The international Rabbinical Assembly, at a just-concluded meeting in Washington, has adopted a resolution [watered down from the proposed resolution originally reported] expressing it is “dismayed and deeply disturbed” by the new prayer and asking the Vatican to “clarify” the meaning and “status” of the prayer. That is, the Assembly and other agitators, especially Foxman, hope to pressure the Pope to back away from the revised prayer with a “clarification” that neuters it.

Catholics must not allow this to happen. Whatever one thinks of the prudence of his decision, the Holy Father has made a good faith effort to placate some of the Church’s Jewish critics, but they have shown themselves to be implacable. They want “dialogue” only on their terms: that the Pope abandon the loving call to the Jewish people to join the Catholic Church, wherein, as Saint Paul (the most renowned of Jewish converts) teaches, “there is neither Jew nor Greek, bond nor free… but all are one in Christ Jesus.”

Meanwhile, press accounts note ominously that the Pope’s action “reignites old tensions” (USA Today) and “could set back Jewish-Catholic relations” (NY Times). The world’s hostile reaction to the new prayer reminds me of what Father Felix Sarda y Salvany observed in his classic little work Liberalism is a Sin: “Satan, bad as he is, is not a fool, and sees clearly where the flow falls with most effect…. What he most abhors and defames possesses an unimpeachable guaranty of its truth.”

Thus, even those Catholics who think the new prayer is an ill-advised concession to outside pressure should stand by the Pope against those who oppose it on grounds that it is contrary to “the spirit of Vatican II” — a “spirit” that Satan heartily approves.

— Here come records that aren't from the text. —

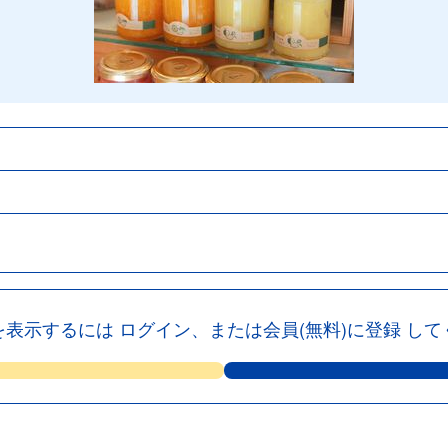
を表示するには
ログイン、または会員(無料)に登録
して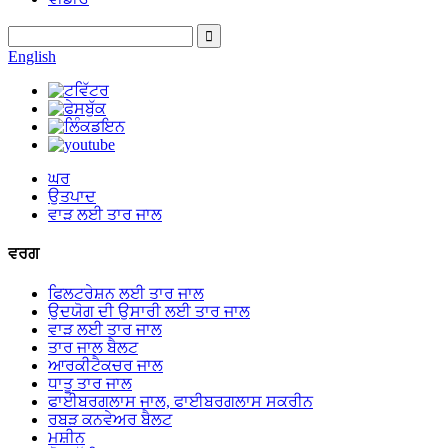
English
ਘਰ
ਉਤਪਾਦ
ਵਾੜ ਲਈ ਤਾਰ ਜਾਲ
ਵਰਗ
ਫਿਲਟਰੇਸ਼ਨ ਲਈ ਤਾਰ ਜਾਲ
ਉਦਯੋਗ ਦੀ ਉਸਾਰੀ ਲਈ ਤਾਰ ਜਾਲ
ਵਾੜ ਲਈ ਤਾਰ ਜਾਲ
ਤਾਰ ਜਾਲ ਬੈਲਟ
ਆਰਕੀਟੈਕਚਰ ਜਾਲ
ਧਾਤੂ ਤਾਰ ਜਾਲ
ਫਾਈਬਰਗਲਾਸ ਜਾਲ, ਫਾਈਬਰਗਲਾਸ ਸਕਰੀਨ
ਰਬੜ ਕਨਵੇਅਰ ਬੈਲਟ
ਮਸ਼ੀਨ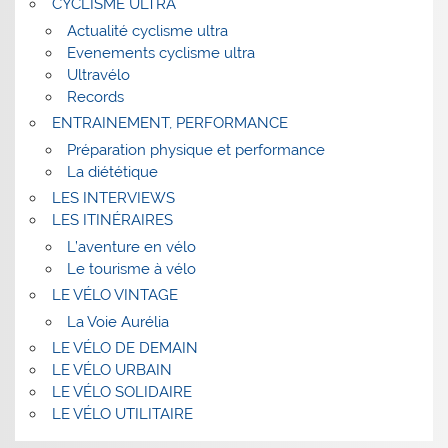
CYCLISME ULTRA
Actualité cyclisme ultra
Evenements cyclisme ultra
Ultravélo
Records
ENTRAINEMENT, PERFORMANCE
Préparation physique et performance
La diététique
LES INTERVIEWS
LES ITINÉRAIRES
L’aventure en vélo
Le tourisme à vélo
LE VÉLO VINTAGE
La Voie Aurélia
LE VÉLO DE DEMAIN
LE VÉLO URBAIN
LE VÉLO SOLIDAIRE
LE VÉLO UTILITAIRE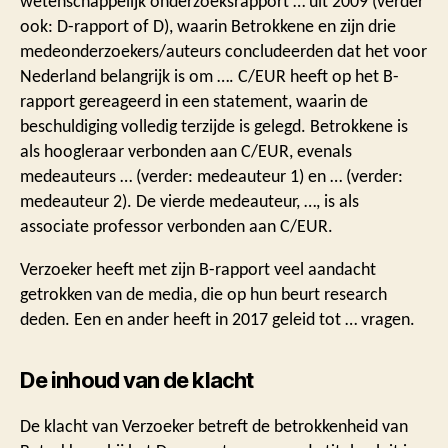
wetenschappelijk onderzoeksrapport … uit 2009 (verder
ook: D-rapport of D), waarin Betrokkene en zijn drie
medeonderzoekers/auteurs concludeerden dat het voor
Nederland belangrijk is om …. C/EUR heeft op het B-
rapport gereageerd in een statement, waarin de
beschuldiging volledig terzijde is gelegd. Betrokkene is
als hoogleraar verbonden aan C/EUR, evenals
medeauteurs … (verder: medeauteur 1) en … (verder:
medeauteur 2). De vierde medeauteur, …, is als
associate professor verbonden aan C/EUR.
Verzoeker heeft met zijn B-rapport veel aandacht
getrokken van de media, die op hun beurt research
deden. Een en ander heeft in 2017 geleid tot … vragen.
De inhoud van de klacht
De klacht van Verzoeker betreft de betrokkenheid van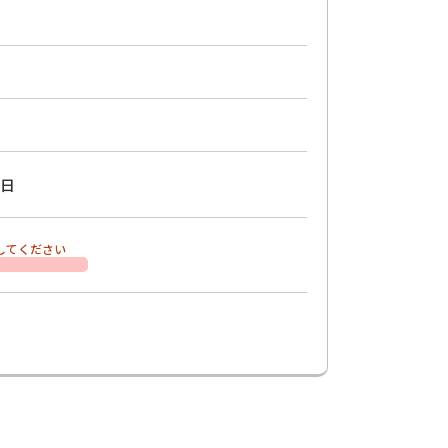
日
してください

At this moment, in keeping with the Message of Fatima, our Pope, who “will have much to suffer,” needs prayers (especially the Rosary) and a militant Catholic defense. Whether or not they like the new Good Friday prayer, I call upon all Catholics to defend the Holy Father in this time of trial. For should the Pope capitulate to the growing pressure now being applied to him and issue yet another version of the prayer or some “clarification” that really does abandon the call for the conversion of the Jews, we will bear part of the blame if we fail to stand by our elderly and rather retiring pontiff, who has been under sustained attack ever since he liberated the Latin Mass in July.Our Lady of Fatima, strengthen our Pope!